= Task instructions =
Turn the lines starting with the line containing "Quand on cherche" and going on through the line containing "dépouillés de leur auto-suffisance par cette" into a JSON list of strings, one string per line, with blank lines left out.

[Opening Provided records section]

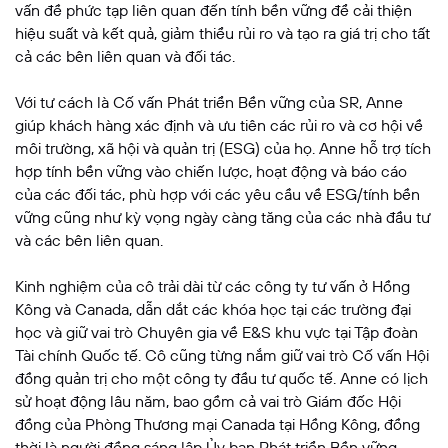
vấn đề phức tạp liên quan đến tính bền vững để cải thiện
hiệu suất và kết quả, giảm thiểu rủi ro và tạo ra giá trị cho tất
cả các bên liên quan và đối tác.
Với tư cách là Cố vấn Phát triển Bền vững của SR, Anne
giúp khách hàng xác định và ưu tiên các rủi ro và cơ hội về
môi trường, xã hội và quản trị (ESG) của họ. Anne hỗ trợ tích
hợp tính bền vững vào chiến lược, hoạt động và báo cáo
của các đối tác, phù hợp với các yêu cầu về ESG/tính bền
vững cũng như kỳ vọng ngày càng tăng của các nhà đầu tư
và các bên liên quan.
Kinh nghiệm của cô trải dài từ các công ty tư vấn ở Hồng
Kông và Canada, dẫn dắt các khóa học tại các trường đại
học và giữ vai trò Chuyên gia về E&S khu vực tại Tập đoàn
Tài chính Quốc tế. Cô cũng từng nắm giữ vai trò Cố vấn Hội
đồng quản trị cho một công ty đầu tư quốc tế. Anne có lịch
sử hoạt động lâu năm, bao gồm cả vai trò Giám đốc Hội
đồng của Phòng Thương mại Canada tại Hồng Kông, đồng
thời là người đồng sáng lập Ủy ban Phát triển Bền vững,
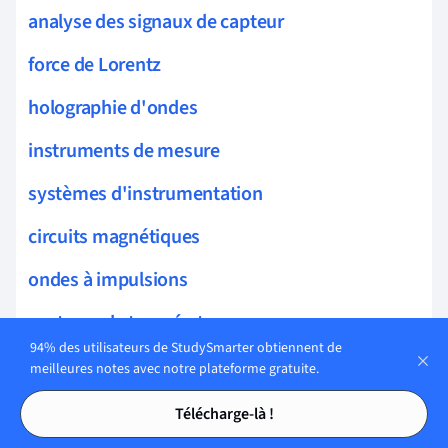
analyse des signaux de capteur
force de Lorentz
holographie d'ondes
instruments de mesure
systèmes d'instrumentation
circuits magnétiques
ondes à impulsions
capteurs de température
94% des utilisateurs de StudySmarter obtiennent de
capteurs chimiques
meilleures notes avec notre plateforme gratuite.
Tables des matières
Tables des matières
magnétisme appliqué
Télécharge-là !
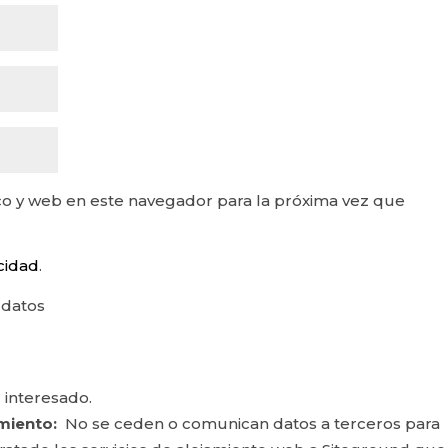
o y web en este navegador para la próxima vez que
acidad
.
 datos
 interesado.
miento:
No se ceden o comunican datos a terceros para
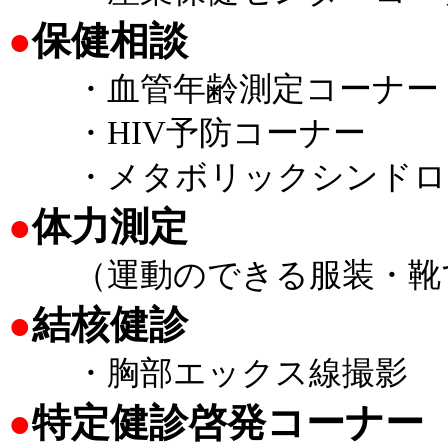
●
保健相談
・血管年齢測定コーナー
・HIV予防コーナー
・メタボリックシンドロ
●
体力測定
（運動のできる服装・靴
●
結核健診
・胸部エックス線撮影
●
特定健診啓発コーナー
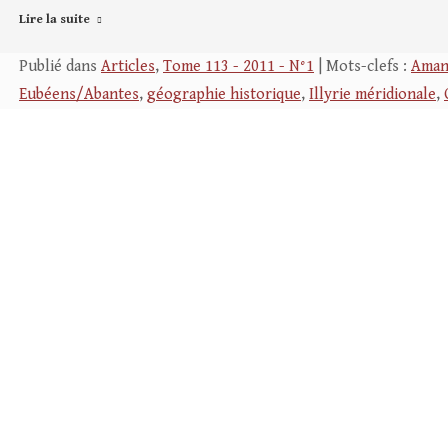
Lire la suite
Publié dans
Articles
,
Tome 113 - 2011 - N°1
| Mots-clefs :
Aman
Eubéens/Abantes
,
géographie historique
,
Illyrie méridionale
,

[Closing Provided records section]
[Opening Provided records section]

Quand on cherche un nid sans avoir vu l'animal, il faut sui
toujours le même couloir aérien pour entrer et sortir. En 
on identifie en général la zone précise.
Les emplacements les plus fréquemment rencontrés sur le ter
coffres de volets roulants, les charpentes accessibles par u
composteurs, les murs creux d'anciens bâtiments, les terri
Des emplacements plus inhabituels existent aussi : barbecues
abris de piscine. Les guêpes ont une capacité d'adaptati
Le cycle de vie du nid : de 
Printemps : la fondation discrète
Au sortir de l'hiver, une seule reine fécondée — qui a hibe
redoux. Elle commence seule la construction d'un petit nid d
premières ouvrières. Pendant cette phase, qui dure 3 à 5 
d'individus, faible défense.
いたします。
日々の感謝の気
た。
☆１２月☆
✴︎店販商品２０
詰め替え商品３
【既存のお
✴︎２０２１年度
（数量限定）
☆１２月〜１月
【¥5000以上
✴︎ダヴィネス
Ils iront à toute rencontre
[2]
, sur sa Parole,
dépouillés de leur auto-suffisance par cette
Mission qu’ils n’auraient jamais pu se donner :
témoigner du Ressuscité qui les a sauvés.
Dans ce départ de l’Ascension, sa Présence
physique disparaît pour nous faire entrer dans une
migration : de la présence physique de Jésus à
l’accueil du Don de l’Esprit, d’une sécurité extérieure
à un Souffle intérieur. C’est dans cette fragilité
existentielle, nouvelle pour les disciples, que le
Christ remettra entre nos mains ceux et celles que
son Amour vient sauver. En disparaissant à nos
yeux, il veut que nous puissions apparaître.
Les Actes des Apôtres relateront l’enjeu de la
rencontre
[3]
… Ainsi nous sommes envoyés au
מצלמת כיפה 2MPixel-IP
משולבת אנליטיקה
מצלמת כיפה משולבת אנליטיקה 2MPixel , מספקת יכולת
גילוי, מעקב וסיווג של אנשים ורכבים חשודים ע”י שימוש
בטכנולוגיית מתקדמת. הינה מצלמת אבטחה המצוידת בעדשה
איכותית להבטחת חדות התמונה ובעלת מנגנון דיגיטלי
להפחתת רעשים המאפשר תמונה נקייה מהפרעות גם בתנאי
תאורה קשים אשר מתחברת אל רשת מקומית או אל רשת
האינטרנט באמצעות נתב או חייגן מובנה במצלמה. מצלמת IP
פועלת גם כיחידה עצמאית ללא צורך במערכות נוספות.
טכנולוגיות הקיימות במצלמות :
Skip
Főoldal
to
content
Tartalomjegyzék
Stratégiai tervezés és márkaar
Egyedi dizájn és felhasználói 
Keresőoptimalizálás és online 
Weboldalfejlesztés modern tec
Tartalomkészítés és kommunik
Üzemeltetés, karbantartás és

[Closing Provided records section]

= Answer to this task =
[
  "Quand on cherche un nid sans avoir vu l'animal, il faut sui",
  "toujours le même couloir aérien pour entrer et sortir. En ",
  "on identifie en général la zone précise.",
  "Les emplacements les plus fréquemment rencontrés sur le ter",
  "coffres de volets roulants, les charpentes accessibles par u",
  "composteurs, les murs creux d'anciens bâtiments, les terri",
  "Des emplacements plus inhabituels existent aussi : barbecues",
  "abris de piscine. Les guêpes ont une capacité d'adaptati",
  "Le cycle de vie du nid : de ",
  "Printemps : la fondation discrète",
  "Au sortir de l'hiver, une seule reine fécondée — qui a hibe",
  "redoux. Elle commence seule la construction d'un petit nid d",
  "premières ouvrières. Pendant cette phase, qui dure 3 à 5 ",
  "d'individus, faible défense.",
  "いたします。",
  "日々の感謝の気",
  "た。",
  "☆１２月☆",
  "✴︎店販商品２０",
  "詰め替え商品３",
  "【既存のお",
  "✴︎２０２１年度",
  "（数量限定）",
  "☆１２月〜１月",
  "【¥5000以上",
  "✴︎ダヴィネス",
  "Ils iront à toute rencontre",
  "[2]",
  ", sur sa Parole,",
  "dépouillés de leur auto-suffisance par cette"
]